After Ginsburg's Death, Will Trump Nominate a New Supreme Court Justice?

With fewer than 50 days until Election Day, President Donald Trump could get a chance to nominate a monumental third justice to the U.S. Supreme Court, following the death of Justice Ruth Bader Ginsburg Friday evening.

Trump was holding a campaign rally in Minnesota as news broke of Ginsburg's death, afterward, he released a statement mourning her passing but not mentioning plans for moving forward.

"A fighter to the end, Justice Ginsburg battled caner, and other very long odds, throughout her remarkable life," Trump said in the statement. "Our thoughts and prayers are with the Ginsburg family and their loved ones through this difficult time. May her memory be a great and magnificant blessing to the world."

But the Trump administration has sent strong signals recently that it would quickly move to add a new justice, given the opportunity.

When Ginsburg announced she was again being treated for cancer, Trump's chief of staff Mark Meadows told reporters that Trump likely would act quickly to replace her if she could no longer serve.

"I can't imagine that if he had a vacancy on the Supreme Court that he would not very quickly make the appointment and look for the Senate to take quick action," Meadows said aboard Air Force One.

Supreme Court Justice Ruth Bader Ginsburg at the 2020 DVF Awards on February 19, 2020 in Washington, DC. Dimitrios Kambouris/Getty

Last week, Trump unveiled his new shortlist for potential nominees, "should there be another vacancy on the Supreme Court during my presidency."

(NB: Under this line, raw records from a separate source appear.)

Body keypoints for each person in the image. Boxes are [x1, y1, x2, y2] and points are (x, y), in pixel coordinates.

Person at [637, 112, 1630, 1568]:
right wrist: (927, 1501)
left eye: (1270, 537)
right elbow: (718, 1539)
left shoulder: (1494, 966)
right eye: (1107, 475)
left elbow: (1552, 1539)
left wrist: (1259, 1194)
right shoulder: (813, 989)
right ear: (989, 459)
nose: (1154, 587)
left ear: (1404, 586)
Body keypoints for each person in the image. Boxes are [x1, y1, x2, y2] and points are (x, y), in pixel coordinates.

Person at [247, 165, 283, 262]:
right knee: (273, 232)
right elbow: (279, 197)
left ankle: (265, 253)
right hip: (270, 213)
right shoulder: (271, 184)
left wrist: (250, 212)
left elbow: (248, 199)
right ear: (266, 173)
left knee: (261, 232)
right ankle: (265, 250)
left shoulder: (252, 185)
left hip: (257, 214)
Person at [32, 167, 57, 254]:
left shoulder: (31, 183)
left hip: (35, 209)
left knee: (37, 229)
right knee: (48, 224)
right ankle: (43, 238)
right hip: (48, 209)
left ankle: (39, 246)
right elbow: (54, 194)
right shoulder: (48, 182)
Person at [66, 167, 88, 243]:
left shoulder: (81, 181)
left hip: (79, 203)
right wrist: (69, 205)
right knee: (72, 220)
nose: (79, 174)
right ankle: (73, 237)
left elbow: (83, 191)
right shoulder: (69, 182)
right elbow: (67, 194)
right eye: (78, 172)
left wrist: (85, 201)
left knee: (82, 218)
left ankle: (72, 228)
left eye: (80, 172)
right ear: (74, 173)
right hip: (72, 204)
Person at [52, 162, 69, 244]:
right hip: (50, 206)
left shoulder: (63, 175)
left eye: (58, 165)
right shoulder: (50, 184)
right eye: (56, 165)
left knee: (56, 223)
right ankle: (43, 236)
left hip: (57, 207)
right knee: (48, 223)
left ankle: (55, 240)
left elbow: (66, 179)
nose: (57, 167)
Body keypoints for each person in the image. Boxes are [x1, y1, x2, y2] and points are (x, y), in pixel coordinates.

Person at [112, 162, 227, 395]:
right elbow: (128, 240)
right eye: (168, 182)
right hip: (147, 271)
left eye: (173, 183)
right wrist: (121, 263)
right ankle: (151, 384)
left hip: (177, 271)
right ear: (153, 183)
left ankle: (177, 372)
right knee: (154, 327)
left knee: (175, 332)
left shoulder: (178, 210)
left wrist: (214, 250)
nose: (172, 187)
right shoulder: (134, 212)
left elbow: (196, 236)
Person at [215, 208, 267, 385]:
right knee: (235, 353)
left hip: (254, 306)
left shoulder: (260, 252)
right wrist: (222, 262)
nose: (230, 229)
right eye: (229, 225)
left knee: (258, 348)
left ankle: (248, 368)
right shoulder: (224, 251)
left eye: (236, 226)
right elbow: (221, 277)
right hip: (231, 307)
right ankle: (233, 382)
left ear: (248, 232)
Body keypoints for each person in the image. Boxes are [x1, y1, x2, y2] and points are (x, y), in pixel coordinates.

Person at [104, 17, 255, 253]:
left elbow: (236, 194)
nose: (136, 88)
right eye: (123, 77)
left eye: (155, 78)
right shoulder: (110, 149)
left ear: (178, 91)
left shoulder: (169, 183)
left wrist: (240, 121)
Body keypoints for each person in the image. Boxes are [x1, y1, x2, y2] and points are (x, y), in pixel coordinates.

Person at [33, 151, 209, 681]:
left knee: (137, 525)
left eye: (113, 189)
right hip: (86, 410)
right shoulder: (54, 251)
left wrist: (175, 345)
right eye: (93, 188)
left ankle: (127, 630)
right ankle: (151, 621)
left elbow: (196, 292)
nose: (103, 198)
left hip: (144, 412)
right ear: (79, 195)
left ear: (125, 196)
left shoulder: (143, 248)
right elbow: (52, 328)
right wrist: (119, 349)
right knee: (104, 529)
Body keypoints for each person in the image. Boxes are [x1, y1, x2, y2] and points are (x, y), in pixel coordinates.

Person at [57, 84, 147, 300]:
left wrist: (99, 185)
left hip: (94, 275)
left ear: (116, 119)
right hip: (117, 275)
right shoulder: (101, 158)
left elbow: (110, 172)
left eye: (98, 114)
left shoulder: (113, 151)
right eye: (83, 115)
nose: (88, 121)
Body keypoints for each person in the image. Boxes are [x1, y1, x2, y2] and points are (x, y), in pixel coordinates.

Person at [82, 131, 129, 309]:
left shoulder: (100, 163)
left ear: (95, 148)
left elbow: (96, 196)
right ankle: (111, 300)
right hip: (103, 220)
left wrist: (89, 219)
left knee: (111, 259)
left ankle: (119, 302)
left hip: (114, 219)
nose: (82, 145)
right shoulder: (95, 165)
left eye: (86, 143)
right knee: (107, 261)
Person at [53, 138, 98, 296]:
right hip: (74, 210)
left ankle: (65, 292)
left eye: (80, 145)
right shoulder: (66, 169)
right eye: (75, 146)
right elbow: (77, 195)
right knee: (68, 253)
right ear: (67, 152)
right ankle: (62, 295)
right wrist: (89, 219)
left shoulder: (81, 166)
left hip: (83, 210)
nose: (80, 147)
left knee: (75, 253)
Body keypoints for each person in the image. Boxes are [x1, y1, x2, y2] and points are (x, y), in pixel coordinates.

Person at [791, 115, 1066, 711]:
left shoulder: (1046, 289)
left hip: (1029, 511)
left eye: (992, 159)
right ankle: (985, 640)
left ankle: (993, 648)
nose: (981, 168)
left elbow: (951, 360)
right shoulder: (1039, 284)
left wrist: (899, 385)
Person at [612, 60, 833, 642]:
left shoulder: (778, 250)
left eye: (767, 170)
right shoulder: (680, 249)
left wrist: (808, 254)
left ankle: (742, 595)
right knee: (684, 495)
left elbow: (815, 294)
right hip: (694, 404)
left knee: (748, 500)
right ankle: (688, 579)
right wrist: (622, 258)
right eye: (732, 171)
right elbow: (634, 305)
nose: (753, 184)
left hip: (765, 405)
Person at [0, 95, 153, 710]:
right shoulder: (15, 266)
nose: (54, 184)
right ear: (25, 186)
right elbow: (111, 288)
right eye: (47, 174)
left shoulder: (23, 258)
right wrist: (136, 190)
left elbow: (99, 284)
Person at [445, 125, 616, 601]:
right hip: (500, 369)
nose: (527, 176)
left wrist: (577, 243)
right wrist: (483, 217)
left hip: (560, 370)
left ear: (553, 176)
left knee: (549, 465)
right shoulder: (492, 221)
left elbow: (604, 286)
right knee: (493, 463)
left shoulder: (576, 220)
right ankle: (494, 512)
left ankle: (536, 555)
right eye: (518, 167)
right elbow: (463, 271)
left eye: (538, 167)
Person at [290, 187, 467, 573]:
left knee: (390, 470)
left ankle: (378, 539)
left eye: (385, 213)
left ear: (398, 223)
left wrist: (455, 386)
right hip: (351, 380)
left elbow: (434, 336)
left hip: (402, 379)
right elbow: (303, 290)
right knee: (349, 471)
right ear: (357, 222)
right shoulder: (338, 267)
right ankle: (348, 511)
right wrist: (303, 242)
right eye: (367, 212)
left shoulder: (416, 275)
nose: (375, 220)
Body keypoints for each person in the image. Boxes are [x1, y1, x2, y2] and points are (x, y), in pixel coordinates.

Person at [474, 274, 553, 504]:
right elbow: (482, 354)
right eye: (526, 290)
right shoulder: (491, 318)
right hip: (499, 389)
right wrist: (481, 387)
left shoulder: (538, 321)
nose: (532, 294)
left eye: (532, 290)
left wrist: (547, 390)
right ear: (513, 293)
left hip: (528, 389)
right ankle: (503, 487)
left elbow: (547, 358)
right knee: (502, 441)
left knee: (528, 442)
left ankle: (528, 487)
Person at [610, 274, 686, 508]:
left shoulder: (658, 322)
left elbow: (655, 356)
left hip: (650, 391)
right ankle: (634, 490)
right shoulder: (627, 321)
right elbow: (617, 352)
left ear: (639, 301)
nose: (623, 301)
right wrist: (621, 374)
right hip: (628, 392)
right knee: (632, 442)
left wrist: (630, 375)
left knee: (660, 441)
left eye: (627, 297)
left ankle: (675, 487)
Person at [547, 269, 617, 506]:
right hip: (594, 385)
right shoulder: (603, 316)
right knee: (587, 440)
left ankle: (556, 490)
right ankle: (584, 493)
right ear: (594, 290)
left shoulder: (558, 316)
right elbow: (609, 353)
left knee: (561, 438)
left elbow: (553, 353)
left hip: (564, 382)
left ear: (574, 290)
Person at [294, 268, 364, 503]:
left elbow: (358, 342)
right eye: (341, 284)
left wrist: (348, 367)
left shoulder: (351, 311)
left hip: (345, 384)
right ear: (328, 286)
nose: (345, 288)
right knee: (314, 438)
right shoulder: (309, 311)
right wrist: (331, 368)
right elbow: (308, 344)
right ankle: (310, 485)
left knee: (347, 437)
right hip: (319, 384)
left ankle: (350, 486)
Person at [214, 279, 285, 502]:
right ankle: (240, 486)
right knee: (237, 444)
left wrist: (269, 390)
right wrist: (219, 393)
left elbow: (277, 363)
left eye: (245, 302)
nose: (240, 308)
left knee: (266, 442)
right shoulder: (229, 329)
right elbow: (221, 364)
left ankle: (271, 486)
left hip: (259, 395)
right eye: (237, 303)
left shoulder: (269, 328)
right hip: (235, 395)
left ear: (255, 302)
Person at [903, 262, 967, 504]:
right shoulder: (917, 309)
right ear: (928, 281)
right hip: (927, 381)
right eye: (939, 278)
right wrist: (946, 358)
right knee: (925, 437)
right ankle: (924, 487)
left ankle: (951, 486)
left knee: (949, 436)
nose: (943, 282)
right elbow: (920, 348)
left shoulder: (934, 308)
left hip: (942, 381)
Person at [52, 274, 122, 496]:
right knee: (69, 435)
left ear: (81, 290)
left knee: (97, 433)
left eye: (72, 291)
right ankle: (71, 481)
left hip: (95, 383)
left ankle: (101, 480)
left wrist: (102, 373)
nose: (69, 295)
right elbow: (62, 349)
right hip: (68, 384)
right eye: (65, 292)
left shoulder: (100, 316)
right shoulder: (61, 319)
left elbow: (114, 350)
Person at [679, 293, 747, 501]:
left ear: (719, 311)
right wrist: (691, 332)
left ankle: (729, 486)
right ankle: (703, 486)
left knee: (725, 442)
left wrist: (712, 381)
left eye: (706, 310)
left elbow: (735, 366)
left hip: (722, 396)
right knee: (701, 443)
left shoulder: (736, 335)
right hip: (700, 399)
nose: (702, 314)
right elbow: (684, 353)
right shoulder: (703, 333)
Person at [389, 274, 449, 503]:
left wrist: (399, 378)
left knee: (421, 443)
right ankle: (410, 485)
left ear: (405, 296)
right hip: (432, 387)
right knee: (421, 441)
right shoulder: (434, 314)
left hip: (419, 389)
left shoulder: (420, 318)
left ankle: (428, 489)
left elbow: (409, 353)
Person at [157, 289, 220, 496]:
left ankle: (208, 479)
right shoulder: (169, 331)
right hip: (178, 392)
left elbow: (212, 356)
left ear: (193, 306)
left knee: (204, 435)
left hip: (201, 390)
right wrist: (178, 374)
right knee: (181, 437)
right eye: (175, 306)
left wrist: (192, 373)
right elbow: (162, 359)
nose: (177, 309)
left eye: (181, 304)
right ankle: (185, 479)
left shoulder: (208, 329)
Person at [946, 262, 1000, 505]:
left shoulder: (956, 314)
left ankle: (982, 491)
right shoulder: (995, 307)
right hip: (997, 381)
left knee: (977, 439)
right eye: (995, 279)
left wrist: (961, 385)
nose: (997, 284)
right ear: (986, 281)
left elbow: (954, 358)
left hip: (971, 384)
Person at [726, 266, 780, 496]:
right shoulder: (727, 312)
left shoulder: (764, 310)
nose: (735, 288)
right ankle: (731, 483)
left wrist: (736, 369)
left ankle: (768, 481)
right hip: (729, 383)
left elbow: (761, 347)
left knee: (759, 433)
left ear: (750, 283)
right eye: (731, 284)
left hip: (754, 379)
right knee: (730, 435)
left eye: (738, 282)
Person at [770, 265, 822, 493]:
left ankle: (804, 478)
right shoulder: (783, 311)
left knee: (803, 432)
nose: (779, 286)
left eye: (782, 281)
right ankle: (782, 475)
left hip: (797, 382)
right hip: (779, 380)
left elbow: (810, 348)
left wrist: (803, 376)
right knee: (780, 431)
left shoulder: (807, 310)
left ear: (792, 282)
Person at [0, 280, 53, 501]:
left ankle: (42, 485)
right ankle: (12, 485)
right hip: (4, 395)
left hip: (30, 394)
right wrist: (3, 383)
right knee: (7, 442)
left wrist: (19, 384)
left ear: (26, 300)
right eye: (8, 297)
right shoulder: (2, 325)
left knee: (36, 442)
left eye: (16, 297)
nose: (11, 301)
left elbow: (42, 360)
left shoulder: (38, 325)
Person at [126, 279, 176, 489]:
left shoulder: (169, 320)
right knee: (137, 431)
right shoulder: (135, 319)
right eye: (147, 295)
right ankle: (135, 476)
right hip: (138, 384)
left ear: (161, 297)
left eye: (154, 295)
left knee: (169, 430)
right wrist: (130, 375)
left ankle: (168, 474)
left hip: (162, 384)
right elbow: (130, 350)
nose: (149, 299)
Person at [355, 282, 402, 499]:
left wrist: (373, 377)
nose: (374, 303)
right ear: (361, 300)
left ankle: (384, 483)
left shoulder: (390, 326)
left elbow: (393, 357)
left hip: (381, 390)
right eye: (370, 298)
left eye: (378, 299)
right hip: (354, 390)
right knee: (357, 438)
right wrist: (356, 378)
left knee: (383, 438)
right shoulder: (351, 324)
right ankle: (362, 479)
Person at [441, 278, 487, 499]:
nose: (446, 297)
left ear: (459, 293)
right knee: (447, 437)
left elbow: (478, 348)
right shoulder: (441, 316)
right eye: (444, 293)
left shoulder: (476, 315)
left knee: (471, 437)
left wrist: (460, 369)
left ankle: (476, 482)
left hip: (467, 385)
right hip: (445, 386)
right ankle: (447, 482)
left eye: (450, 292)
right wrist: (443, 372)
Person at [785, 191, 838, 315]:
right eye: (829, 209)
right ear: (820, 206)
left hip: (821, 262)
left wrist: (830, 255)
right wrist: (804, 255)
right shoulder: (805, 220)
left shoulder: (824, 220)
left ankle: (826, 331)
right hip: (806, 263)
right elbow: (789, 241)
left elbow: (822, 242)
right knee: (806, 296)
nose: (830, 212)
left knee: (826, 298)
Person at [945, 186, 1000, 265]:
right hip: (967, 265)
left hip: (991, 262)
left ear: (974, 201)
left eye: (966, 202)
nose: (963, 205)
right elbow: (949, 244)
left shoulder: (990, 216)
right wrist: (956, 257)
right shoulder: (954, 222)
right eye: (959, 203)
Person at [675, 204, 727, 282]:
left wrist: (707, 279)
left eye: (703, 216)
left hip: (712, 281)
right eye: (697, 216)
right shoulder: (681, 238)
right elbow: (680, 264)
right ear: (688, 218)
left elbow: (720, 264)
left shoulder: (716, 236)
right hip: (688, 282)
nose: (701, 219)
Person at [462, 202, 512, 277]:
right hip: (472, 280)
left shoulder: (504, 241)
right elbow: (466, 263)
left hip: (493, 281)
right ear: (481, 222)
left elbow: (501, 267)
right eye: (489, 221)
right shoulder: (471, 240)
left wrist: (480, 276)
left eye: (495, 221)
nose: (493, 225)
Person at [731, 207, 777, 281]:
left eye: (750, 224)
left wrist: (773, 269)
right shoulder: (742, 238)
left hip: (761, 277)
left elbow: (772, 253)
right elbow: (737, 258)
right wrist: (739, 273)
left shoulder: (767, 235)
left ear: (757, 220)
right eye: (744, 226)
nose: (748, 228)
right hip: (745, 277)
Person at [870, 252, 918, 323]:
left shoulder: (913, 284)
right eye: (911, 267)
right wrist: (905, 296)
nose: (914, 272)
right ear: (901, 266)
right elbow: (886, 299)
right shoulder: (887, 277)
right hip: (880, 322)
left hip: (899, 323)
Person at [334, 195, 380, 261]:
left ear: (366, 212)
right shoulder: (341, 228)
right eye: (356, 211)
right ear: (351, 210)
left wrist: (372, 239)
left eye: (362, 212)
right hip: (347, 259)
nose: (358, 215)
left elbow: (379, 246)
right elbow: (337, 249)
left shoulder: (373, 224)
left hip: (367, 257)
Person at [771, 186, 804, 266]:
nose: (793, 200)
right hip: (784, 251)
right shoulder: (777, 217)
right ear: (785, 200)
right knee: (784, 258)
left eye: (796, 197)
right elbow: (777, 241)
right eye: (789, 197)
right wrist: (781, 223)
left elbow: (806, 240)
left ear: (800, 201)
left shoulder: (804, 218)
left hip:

"Unfortunately, there is a growing radical-left movement that rejects the principle of equal treatment under law. If this extreme movement is granted a majority on the Supreme Court, it will fundamentally transform America without a single vote of Congress," Trump told reporters on September 9.

The list includes Republican Sens. Ted Cruz, of Texas; Tom Cotton, of Arkansas; and Josh Hawley, of Missouri, as well as several federal judges who have already received Senate confirmation in the past.

The GOP-controlled U.S. Senate has been strongly aligned with Trump's wishes during his time in office, ushering in the appointment of more than 300 federal judges and approving his two Supreme Court justices to date. The Republican majority also voted to acquit Trump of impeachment charges from the Democrat-led House.

Shortly after the Supreme Court announced Ginsburg's death, Senate Majority Leader Mitch McConnell vowed support for a pending Trump nominee.

"President Trump's nominee will receive a vote on the floor of the United States Senate," he said in a statement to reporters.

President Ronald Reagan, over two terms, appointed four justices to the bench in the 1980s. Every president since, including Trump, has successfully added just two.

Trump is currently locked in a heated campaign against Democratic rival Joe Biden, the former vice president to Barack Obama.

Upon learning of Ginsburg's death Friday night, Biden indicated to reporters that he thinks a replacement should wait until after the presidential inauguration in January.

"There is no doubt—let me clear—that the voters should pick the president and the president should pick the justice for the Senate to consider," he said after arriving at the airport in Newcastle, Delaware after a trip to Minnesota earlier in the day.

McConnell first told supporters in Kentucky in May that he would move to fill a vacancy on the High Court if one came open—a reversal from the position he took when a vacancy came open late in Obama's second term.

McConnell blocked the nomination of Judge Merrick Garland to the Supreme Court after the death of Justice Antonin Scalia in February 2016, citing the election that was nine months away. At the time, he said that he wanted voters to decide whether a Democrat or Republican should have the opportunity to appoint a new justice.

In his statement Friday, McConnell said the election of a GOP majority that has promised to work with Trump makes the situation different from an opposite party confirmation.

"Once again, we will keep our promise," he said.